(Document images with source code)
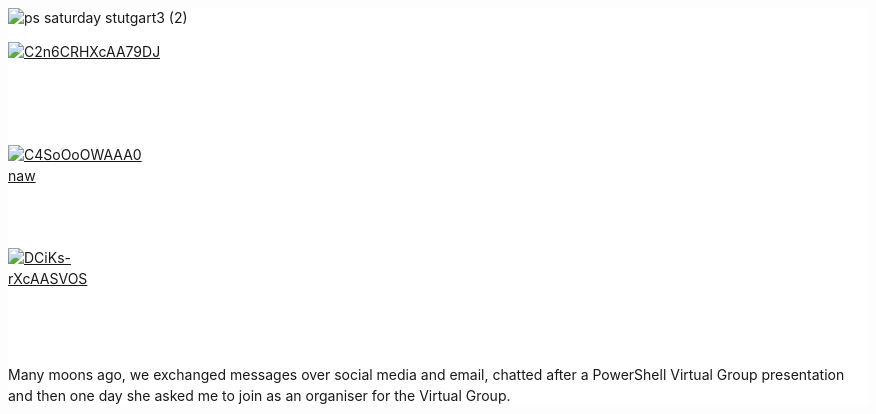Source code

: <META content=99 itemprop="height"><IMG title="ps saturday stutgart3 (2)" style="HEIGHT: 99px; WIDTH: 175px" alt="ps saturday stutgart3 (2)" src="https://blog.robsewell.com/assets/uploads/2017/11/ps-saturday-stutgart3-2.jpg?w=175&amp;h=99&amp;ssl=1" width=175 height=99 data-large-file="https://blog.robsewell.com/assets/uploads/2017/11/ps-saturday-stutgart3-2.jpg?fit=630%2C355&amp;ssl=1" data-medium-file="https://blog.robsewell.com/assets/uploads/2017/11/ps-saturday-stutgart3-2.jpg?fit=300%2C169&amp;ssl=1" data-image-description="" data-image-title="ps saturday stutgart3 (2)" data-image-meta='{"aperture":"0","credit":"","camera":"","caption":"","created_timestamp":"1505721130","copyright":"","focal_length":"0","iso":"0","shutter_speed":"0","title":"","orientation":"1"}' data-comments-opened="1" data-orig-size="791,446" data-orig-file="https://blog.robsewell.com/wp-content/uploads/2017/11/ps-saturday-stutgart3-2.jpg" data-attachment-id="8493" data-original-width="175" data-original-height="99" itemprop="http://schema.org/image"> </A></DIV></DIV>
<DIV class="gallery-group images-1" style="HEIGHT: 103px; WIDTH: 179px" data-original-width="179" data-original-height="103">
<DIV class="tiled-gallery-item tiled-gallery-item-small" itemtype="http://schema.org/ImageObject" itemscope itemprop="associatedMedia"><A href="https://blog.robsewell.com/tsql2sday-folks-who-have-made-a-difference/c2n6crhxcaa79dj/#main" itemprop="url" border="0">
<META content=175 itemprop="width">
<META content=99 itemprop="height"><IMG title=C2n6CRHXcAA79DJ style="HEIGHT: 99px; WIDTH: 175px" alt=C2n6CRHXcAA79DJ src="https://blog.robsewell.com/assets/uploads/2017/11/C2n6CRHXcAA79DJ.jpg?w=175&amp;h=99&amp;ssl=1" width=175 height=99 data-large-file="https://blog.robsewell.com/assets/uploads/2017/11/C2n6CRHXcAA79DJ.jpg?fit=630%2C354&amp;ssl=1" data-medium-file="https://blog.robsewell.com/assets/uploads/2017/11/C2n6CRHXcAA79DJ.jpg?fit=300%2C169&amp;ssl=1" data-image-description="" data-image-title="C2n6CRHXcAA79DJ" data-image-meta='{"aperture":"0","credit":"","camera":"","caption":"","created_timestamp":"0","copyright":"","focal_length":"0","iso":"0","shutter_speed":"0","title":"","orientation":"0"}' data-comments-opened="1" data-orig-size="1024,576" data-orig-file="https://blog.robsewell.com/wp-content/uploads/2017/11/C2n6CRHXcAA79DJ.jpg" data-attachment-id="8495" data-original-width="175" data-original-height="99" itemprop="http://schema.org/image"> </A></DIV></DIV>
<DIV class="gallery-group images-1" style="HEIGHT: 103px; WIDTH: 136px" data-original-width="136" data-original-height="103">
<DIV class="tiled-gallery-item tiled-gallery-item-small" itemtype="http://schema.org/ImageObject" itemscope itemprop="associatedMedia"><A href="https://blog.robsewell.com/tsql2sday-folks-who-have-made-a-difference/c4soooowaaa0naw/#main" itemprop="url" border="0">
<META content=132 itemprop="width">
<META content=99 itemprop="height"><IMG title=C4SoOoOWAAA0naw style="HEIGHT: 99px; WIDTH: 132px" alt=C4SoOoOWAAA0naw src="https://blog.robsewell.com/assets/uploads/2017/11/C4SoOoOWAAA0naw.jpg?w=132&amp;h=99&amp;ssl=1" width=132 height=99 data-large-file="https://blog.robsewell.com/assets/uploads/2017/11/C4SoOoOWAAA0naw.jpg?fit=630%2C473&amp;ssl=1" data-medium-file="https://blog.robsewell.com/assets/uploads/2017/11/C4SoOoOWAAA0naw.jpg?fit=300%2C225&amp;ssl=1" data-image-description="" data-image-title="C4SoOoOWAAA0naw" data-image-meta='{"aperture":"0","credit":"","camera":"","caption":"","created_timestamp":"0","copyright":"","focal_length":"0","iso":"0","shutter_speed":"0","title":"","orientation":"0"}' data-comments-opened="1" data-orig-size="1024,768" data-orig-file="https://blog.robsewell.com/wp-content/uploads/2017/11/C4SoOoOWAAA0naw.jpg" data-attachment-id="8496" data-original-width="132" data-original-height="99" itemprop="http://schema.org/image"> </A></DIV></DIV>
<DIV class="gallery-group images-1" style="HEIGHT: 103px; WIDTH: 136px" data-original-width="136" data-original-height="103">
<DIV class="tiled-gallery-item tiled-gallery-item-small" itemtype="http://schema.org/ImageObject" itemscope itemprop="associatedMedia"><A href="https://blog.robsewell.com/tsql2sday-folks-who-have-made-a-difference/dciks-rxcaasvos/#main" itemprop="url" border="0">
<META content=132 itemprop="width">
<META content=99 itemprop="height"><IMG title=DCiKs-rXcAASVOS style="HEIGHT: 99px; WIDTH: 132px" alt=DCiKs-rXcAASVOS src="https://blog.robsewell.com/assets/uploads/2017/11/DCiKs-rXcAASVOS.jpg?w=132&amp;h=99&amp;ssl=1" width=132 height=99 data-large-file="https://blog.robsewell.com/assets/uploads/2017/11/DCiKs-rXcAASVOS.jpg?fit=630%2C473&amp;ssl=1" data-medium-file="https://blog.robsewell.com/assets/uploads/2017/11/DCiKs-rXcAASVOS.jpg?fit=300%2C225&amp;ssl=1" data-image-description="" data-image-title="DCiKs-rXcAASVOS" data-image-meta='{"aperture":"0","credit":"","camera":"","caption":"","created_timestamp":"0","copyright":"","focal_length":"0","iso":"0","shutter_speed":"0","title":"","orientation":"0"}' data-comments-opened="1" data-orig-size="2048,1536" data-orig-file="https://blog.robsewell.com/wp-content/uploads/2017/11/DCiKs-rXcAASVOS.jpg" data-attachment-id="8497" data-original-width="132" data-original-height="99" itemprop="http://schema.org/image"> </A></DIV></DIV></DIV></DIV>
<P>Many moons ago, we exchanged messages over social media and email, chatted after a PowerShell Virtual Group presentation and then one day she asked me to join as an organiser for the Virtual Group.</P>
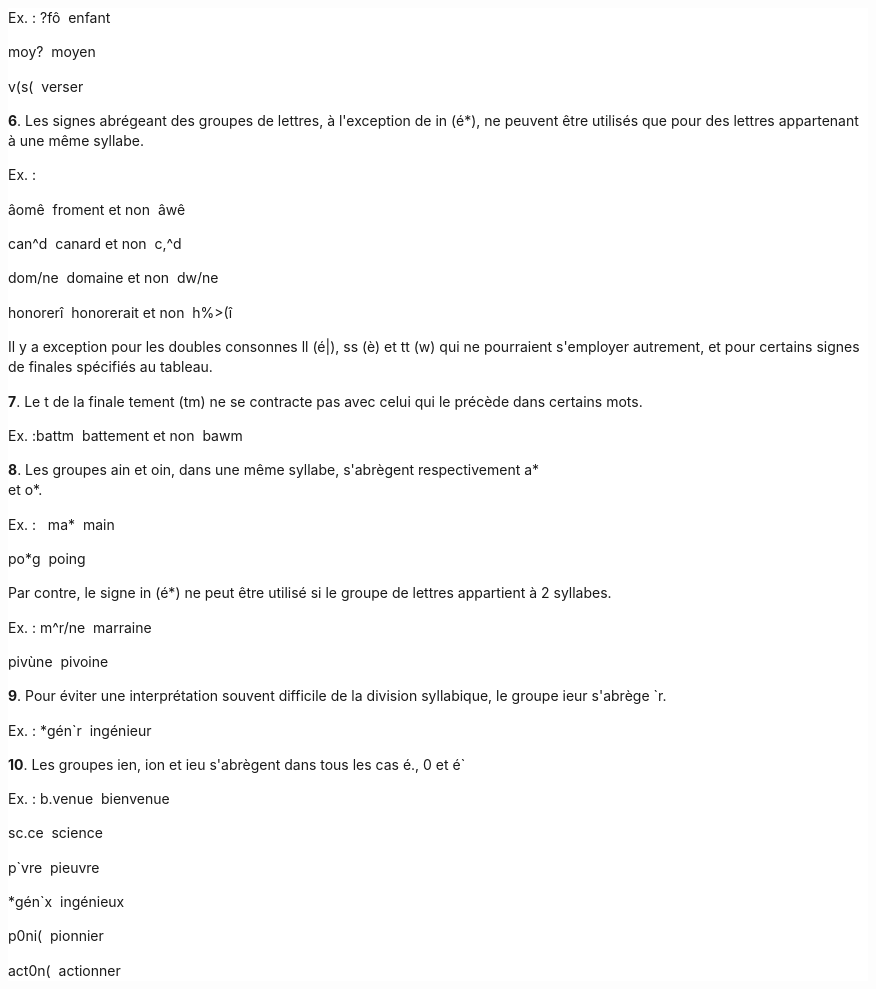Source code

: Ex. : ?fô  enfant

moy?  moyen

v(s(  verser

**6**. Les signes abrégeant des groupes de lettres, à l\'exception de
in (é\*), ne peuvent être utilisés que pour des lettres appartenant à
une même syllabe.

Ex. :   

âomê  froment et non  âwê

can\^d  canard et non  c,\^d

dom/ne  domaine et non  dw/ne

honorerî  honorerait et non  h%\>(î

Il y a exception pour les doubles consonnes ll (é\|), ss (è) et tt (w)
qui ne pourraient s\'employer autrement, et pour certains signes de
finales spécifiés au tableau.

**7**. Le t de la finale tement (tm) ne se contracte pas avec celui
qui le précède dans certains mots.

Ex. :battm  battement et non  bawm

**8**. Les groupes ain et oin, dans une même syllabe, s\'abrègent
respectivement a\*\
et o\*.

Ex. :   ma\*  main

po\*g  poing

Par contre, le signe in (é\*) ne peut être utilisé si le groupe de
lettres appartient à 2 syllabes.

Ex. : m\^r/ne  marraine

pivùne  pivoine

**9**. Pour éviter une interprétation souvent difficile de la
division syllabique, le groupe ieur s\'abrège \`r.

Ex. : \*gén\`r  ingénieur

**10**. Les groupes ien, ion et ieu s\'abrègent dans tous les cas
é., 0 et é\`

Ex. : b.venue  bienvenue

sc.ce  science

p\`vre  pieuvre

\*gén\`x  ingénieux

p0ni(  pionnier

act0n(  actionner
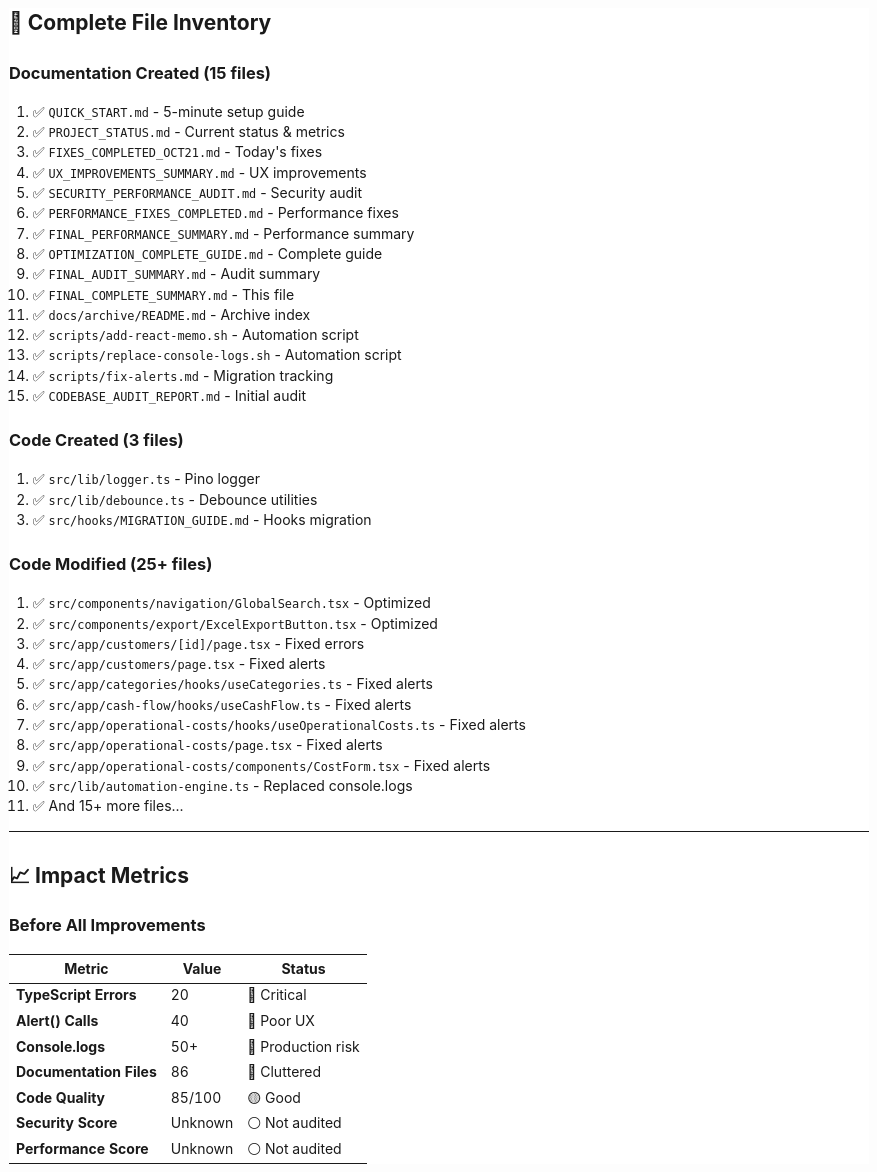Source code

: ## 📁 Complete File Inventory

### Documentation Created (15 files)
1. ✅ `QUICK_START.md` - 5-minute setup guide
2. ✅ `PROJECT_STATUS.md` - Current status & metrics
3. ✅ `FIXES_COMPLETED_OCT21.md` - Today's fixes
4. ✅ `UX_IMPROVEMENTS_SUMMARY.md` - UX improvements
5. ✅ `SECURITY_PERFORMANCE_AUDIT.md` - Security audit
6. ✅ `PERFORMANCE_FIXES_COMPLETED.md` - Performance fixes
7. ✅ `FINAL_PERFORMANCE_SUMMARY.md` - Performance summary
8. ✅ `OPTIMIZATION_COMPLETE_GUIDE.md` - Complete guide
9. ✅ `FINAL_AUDIT_SUMMARY.md` - Audit summary
10. ✅ `FINAL_COMPLETE_SUMMARY.md` - This file
11. ✅ `docs/archive/README.md` - Archive index
12. ✅ `scripts/add-react-memo.sh` - Automation script
13. ✅ `scripts/replace-console-logs.sh` - Automation script
14. ✅ `scripts/fix-alerts.md` - Migration tracking
15. ✅ `CODEBASE_AUDIT_REPORT.md` - Initial audit

### Code Created (3 files)
1. ✅ `src/lib/logger.ts` - Pino logger
2. ✅ `src/lib/debounce.ts` - Debounce utilities
3. ✅ `src/hooks/MIGRATION_GUIDE.md` - Hooks migration

### Code Modified (25+ files)
1. ✅ `src/components/navigation/GlobalSearch.tsx` - Optimized
2. ✅ `src/components/export/ExcelExportButton.tsx` - Optimized
3. ✅ `src/app/customers/[id]/page.tsx` - Fixed errors
4. ✅ `src/app/customers/page.tsx` - Fixed alerts
5. ✅ `src/app/categories/hooks/useCategories.ts` - Fixed alerts
6. ✅ `src/app/cash-flow/hooks/useCashFlow.ts` - Fixed alerts
7. ✅ `src/app/operational-costs/hooks/useOperationalCosts.ts` - Fixed alerts
8. ✅ `src/app/operational-costs/page.tsx` - Fixed alerts
9. ✅ `src/app/operational-costs/components/CostForm.tsx` - Fixed alerts
10. ✅ `src/lib/automation-engine.ts` - Replaced console.logs
11. ✅ And 15+ more files...

---

## 📈 Impact Metrics

### Before All Improvements

| Metric | Value | Status |
|--------|-------|--------|
| **TypeScript Errors** | 20 | 🔴 Critical |
| **Alert() Calls** | 40 | 🔴 Poor UX |
| **Console.logs** | 50+ | 🔴 Production risk |
| **Documentation Files** | 86 | 🔴 Cluttered |
| **Code Quality** | 85/100 | 🟡 Good |
| **Security Score** | Unknown | ⚪ Not audited |
| **Performance Score** | Unknown | ⚪ Not audited |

Aim of the task:
Nothing but the lines from the one holding "Production risk |" to the end of the entries should be returned, each exactly as it stands.

Task solution:
| **Console.logs** | 50+ | 🔴 Production risk |
| **Documentation Files** | 86 | 🔴 Cluttered |
| **Code Quality** | 85/100 | 🟡 Good |
| **Security Score** | Unknown | ⚪ Not audited |
| **Performance Score** | Unknown | ⚪ Not audited |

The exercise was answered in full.